First, in 1965 he applied to join a research group to look at the doctor–patient relationship, a previously ignored field. The group was being set up by Dr Michael Balint, a Hungarian psychoanalyst then working in London. At the end of the interview, accepting him into the group, Balint said to Marshall, ‘You’re going to love the work; after all, you’re a little bit crazy’ — an anecdote Marshall shared just 4 weeks before he died when he was a key speaker earlier this year at the unveiling of an RCGP blue plaque to recognise Balint’s enormous contribution to general practice. About the same time, keen to develop ideas for research, Marshall telephoned the (then) College of General Practitioners for advice. He was put in touch with some of the College’s ‘activists’, whom Marshall acknowledged as being generous of their time and expertise.

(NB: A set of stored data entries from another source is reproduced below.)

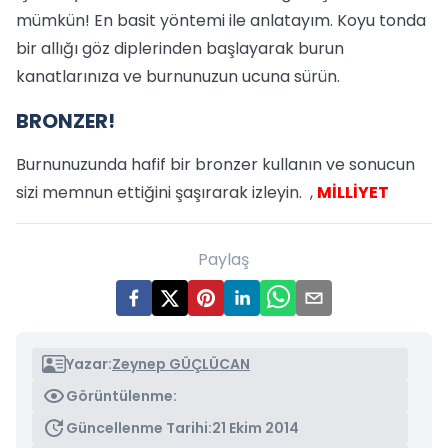
mümkün! En basit yöntemi ile anlatayım. Koyu tonda
bir allığı göz diplerinden başlayarak burun
kanatlarınıza ve burnunuzun ucuna sürün.
BRONZER!
Burnunuzunda hafif bir bronzer kullanın ve sonucun
sizi memnun ettiğini şaşırarak izleyin. ,
MİLLİYET
Paylaş
Yazar:
Zeynep GÜÇLÜCAN
Görüntülenme:
Güncellenme Tarihi:
21 Ekim 2014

There then followed a lifelong relationship with the College — and, most importantly, an invitation to join the small group that was to write The Future General Practitioner: Learning and Teaching (1972), the work that defined general practice as a specialty. Way ahead of its time, it remains a key work. Although never an officer of the College, he chaired a number of key committees within it and was one of Council’s most influential members for many years. He became a tutor and then senior lecturer at St Mary’s Hospital Medical School, and in 1974 was appointed to be Foundation Professor of Community Health at the University of Leicester Medical School.
In 1982 he was invited to become director of the MSD Foundation, a medical educational charity. Here he developed a series of leadership courses, designed to encourage and support some of the brightest and best young doctors in general practice from throughout the UK. In his later career he developed an interest in health service policy and wrote widely, and sometimes controversially, on this.
Marshall was born in Stepney Green in East London where his Polish Jewish parents had settled after moving from Warsaw in 1914. Marshall was evacuated to Bath at the onset of the Second World War, returning to London in 1946. He hoped to be a poet and he planned to study English at Cambridge University. His brother, who was 18 years older than him, was already a prize-winning medical student and Marshall had no wish to compete with him.
Image supplied with the kind permission of Marshall’s family.
However, he changed his mind and, after national service, he secured a place at the Middlesex Hospital Medical School. After house jobs, he went straight into general practice, working as an assistant in a number of practices before starting his own practice in Grays, Essex.
He has three children by his first wife, Sheila; after they divorced, he met and married Jeanette, his soulmate for 45 years. In retirement he gained a master’s degree in creative writing from City University.
In his fellowship nomination of him in 1971, John Horder wrote:
‘What has impressed me most has been the breadth of his approach to medicine, his exceptional gift for abstract thought, for speaking and writing.’
In his passing, general practice has lost one of its greatest thinkers and writers.